Twin City EDM and Manufacturing Inc. has been machining parts since 1959 for various industries, including defense, aerospace, aircraft, and veterinary. However, the company’s main focus is medical devices and components, noted Steve Lindell, vice president of the Fridley, Minnesota, shop.

“Completing difficult jobs has become our forte, especially in the medical industry,” he said. “It’s always rewarding to look back at the evolution of the company and how far we have come.”

In addition to wire and sinker EDMing, as well as microhole popping, Twin City EDM offers five-axis and other CNC milling, laser marking, and laser welding services, Lindell added.

“Because we have all the different processes,” he said, “we can do just about anything.”

Lindell’s father, Robert, started the company with a Charmilles sinker EDM and was one of the first to bring this technology to the Minneapolis area.
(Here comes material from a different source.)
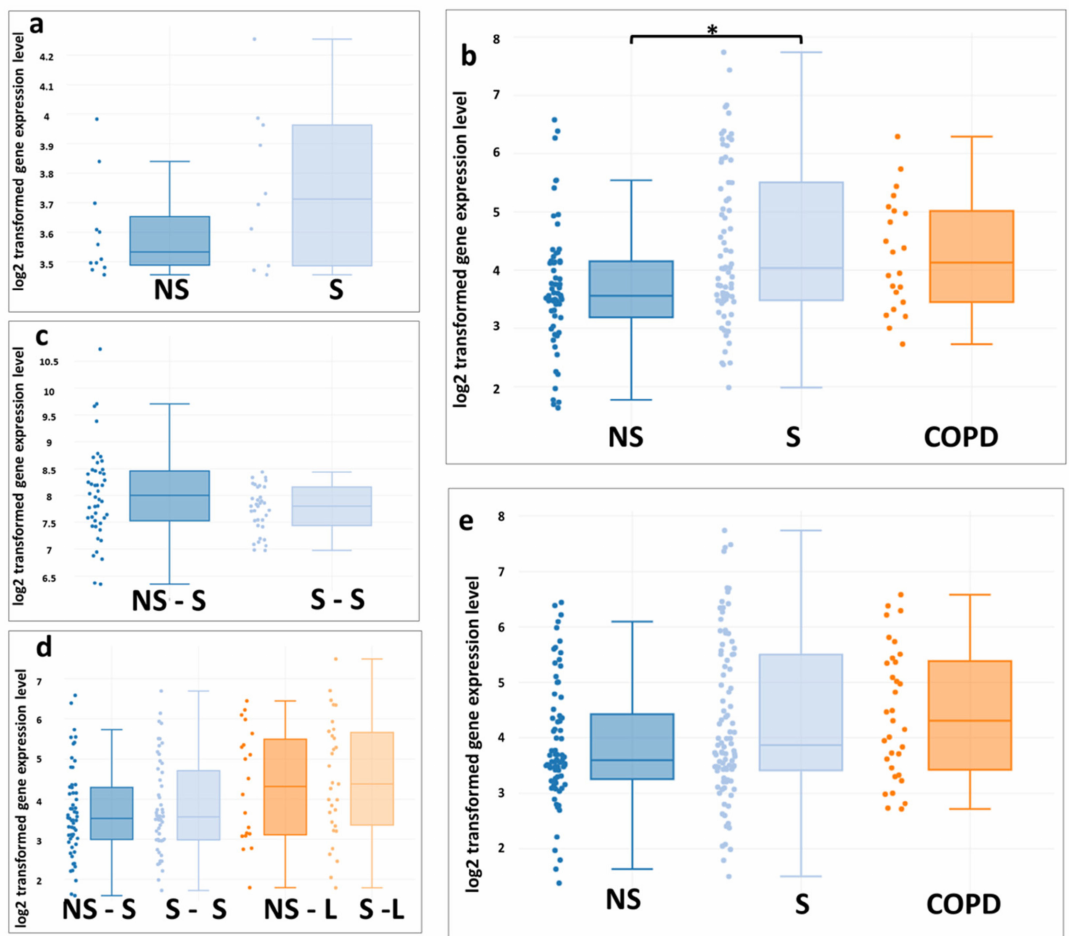
Figure 3. Patterns of ABCA1 expression in the respiratory tract epithelium ( a —GSE4498; b —GSE11784; c —GSE64614; d —GSE76324; e —GSE11906) associated with smoking status: non-smokers (NS) non-smokers–small airways (NS–S); non-smokers–large airways (NS–L); smokers without a diagnosis of COPD (S); smokers–large airways (S–L); smokers–small airways (S–S) and with a diagnosis of COPD (COPD). All datasets were generated from the Affymetrix Human Genome U133 Plus 2 microarray platform (using the Mas 5.0 Normalization method). The data distribution is visualized in the form of box diagrams. Statistically significant differences ( p values and p values adjusted using the algorithm of Benjamini & Hochberg) are shown with asterisks: * p < 0.01, FDR ≤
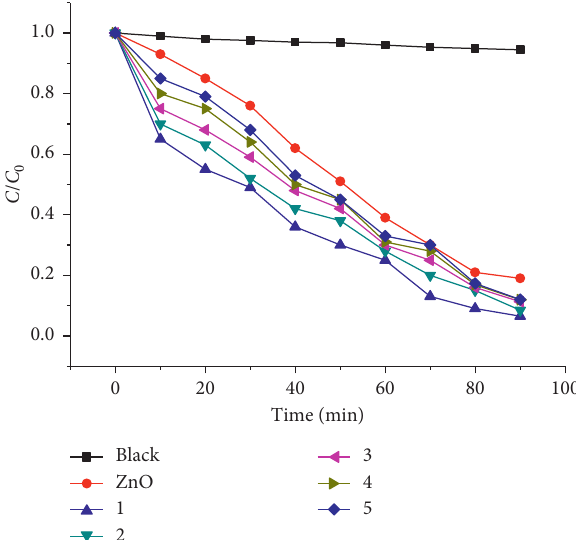
Figure 26: MB concentration plotted as a function of the exposure time for the ZnO/sepiolite composites prepared by five different methods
“My father is 83 and still active with the business,” Lindell said. “We still have that sinker, and he still runs it.”

However, Twin City EDM is now a fully stocked Mitsubishi EDM facility, with 12 sinker EDMs and 13 wire EDMs. According to Lindell, EDM operators in the area are familiar with Mitsubishi EDMs. “It’s tough finding an EDM operator, but the ones who come through our doors know Mitsubishi machines over any other competitor. That is part of the reason we chose Mitsubishi.”

Over the past few years, the company began to secure a number of large production orders, with some jobs having part volumes of up to 10,000 or even 20,000 parts, Lindell said. “Each year it just gets to be more production-type stuff.”
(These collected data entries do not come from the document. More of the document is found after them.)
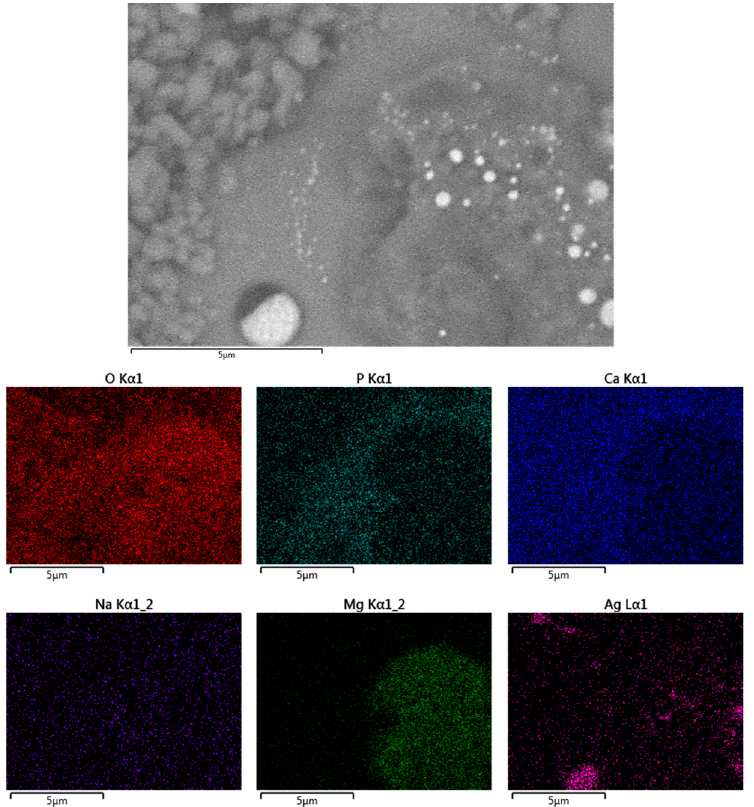
Figure 6. Elemental map of the HA/Ag-NPs coating.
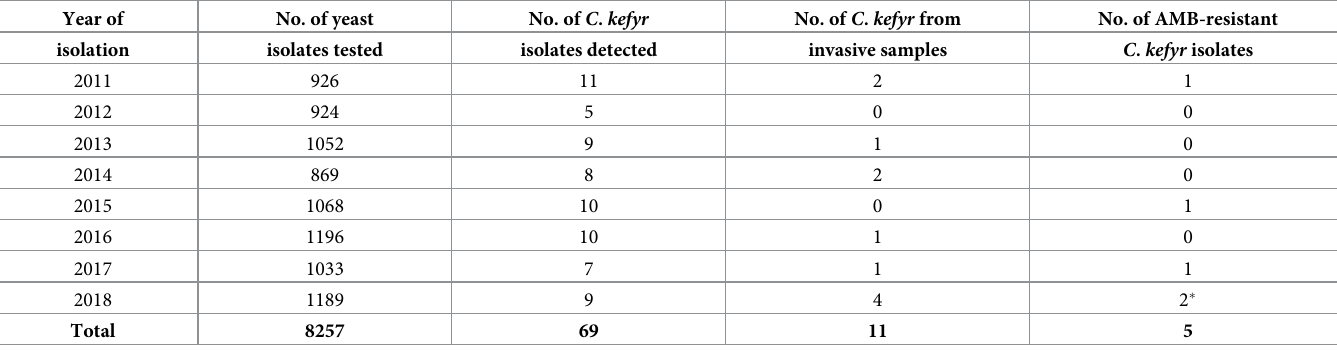
Table 1. Distribution of total, invasive and amphotericin B (AMB)-resistant C . kefyr strains detected among clinical yeast isolates collected during 2011–2018 in Kuwait. Year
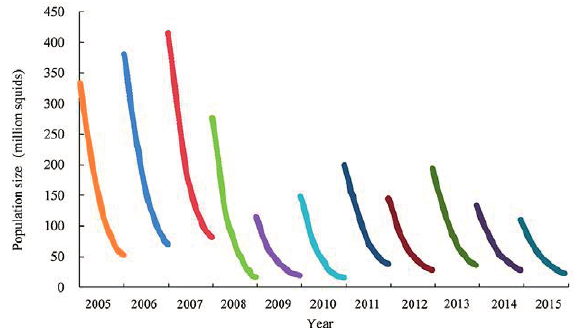
Fig. 7. – Annual initial (1 August) and final (30 November) abun- dance (million individuals) of the western winter-spring stock of Ommastrephes bartramii from 2005 to 2015 estimated from the DeLury depletion model based on M =0.007 per day.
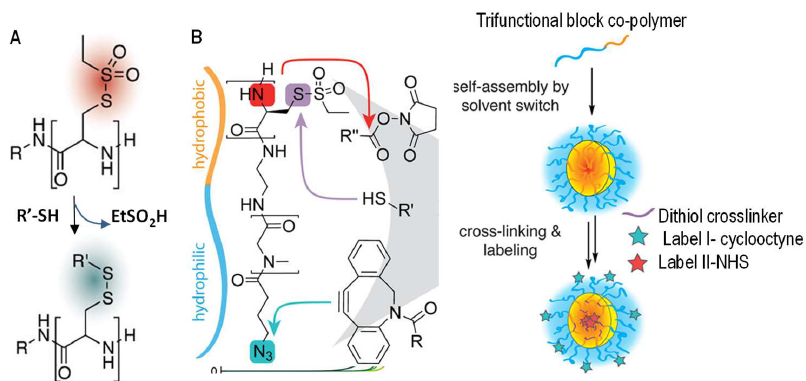
Figure 7. Thiol-disulfide exchange between thiols and thiolsulfonates for the functionalization ( A ) and chemical crosslinking ( B ) of thiol-functionalized polymers. In both cases the formed disulfide links are redox-responsive. This exchange reaction in ( B ) was shown to be orthogonal to ester formation and 1,3-dipolar cyclic addition used for labeling the gel particles with dyes. Images are modified with permission from [44]. Copyright 2017 ACS.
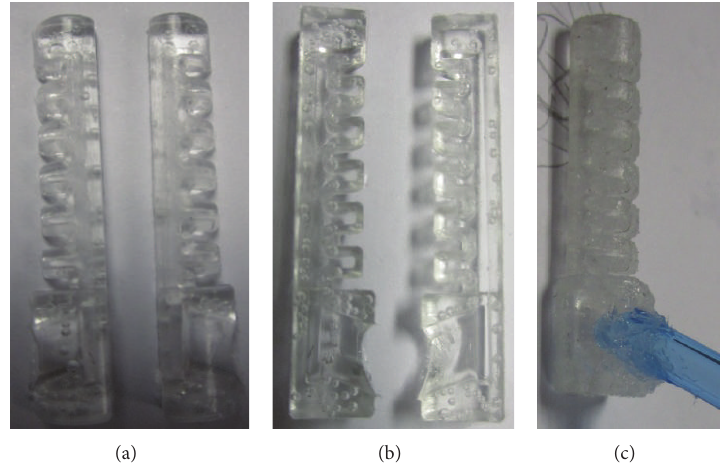
Figure 9: Manufactured parts of AFPA: (a) outside view, (b) inside view, and (c) complete actuator.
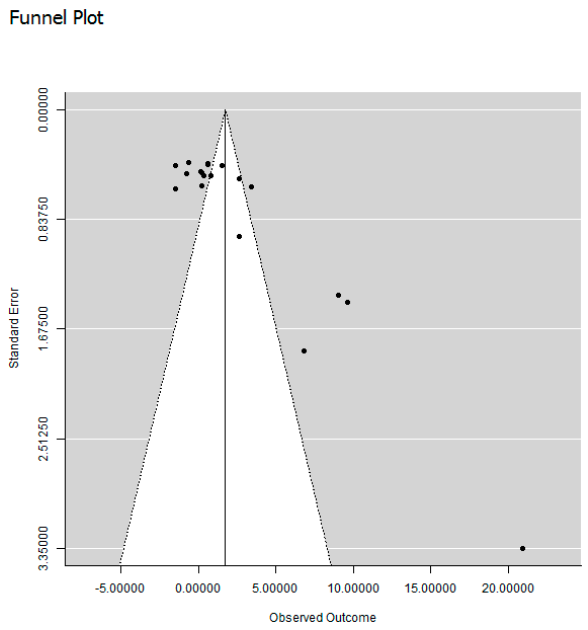
Figure 2. Funnel plot illustrating the risk for publication bias for the overall analysis of the effect of foliage inclusion on dry matter intake. Observed outcome is measured as Hedges’ d.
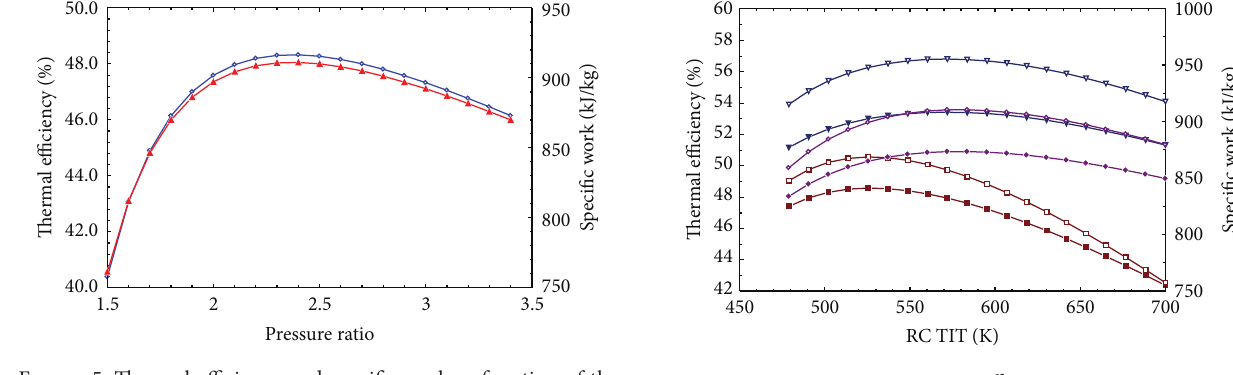
Figure 5: Thermal efficiency and specific work as function of the pressureratiofortheregenerativeCBCoperatingwithheliumasWF and TIT 1173K.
To better serve customers, Twin City EDM determined that integrating a robot into wire EDM processes would be ideal for large production orders and the best investment would be a dual-wire EDM automation cell to pair two Mitsubishi MV1200 wire EDMs with a FANUC six-axis robot for part handling.

Although plenty of different machine tools lend themselves to some form of automation — Lindell said Twin City EDM has two robots for its sinker EDM side and automation for the milling machines that produce electrodes for those EDMs — it’s rare to find a wire EDM with automation. That’s mainly because wire EDMing often creates a slug, or leftover piece from the raw material, that needs to be manually removed from the part.

Twin City EDM purchased the new wire EDMs from Elk Grove Village, Illinois-based MC Machinery Systems Inc., a subsidiary of Mitsubishi Corp., and enlisted the services of Minneapolis-based Industrial Tool Inc., an automation robotics integrator for machine tools. ITI was able to do most of the legwork at its own facility, thus eliminating any shop disruption for Twin City EDM.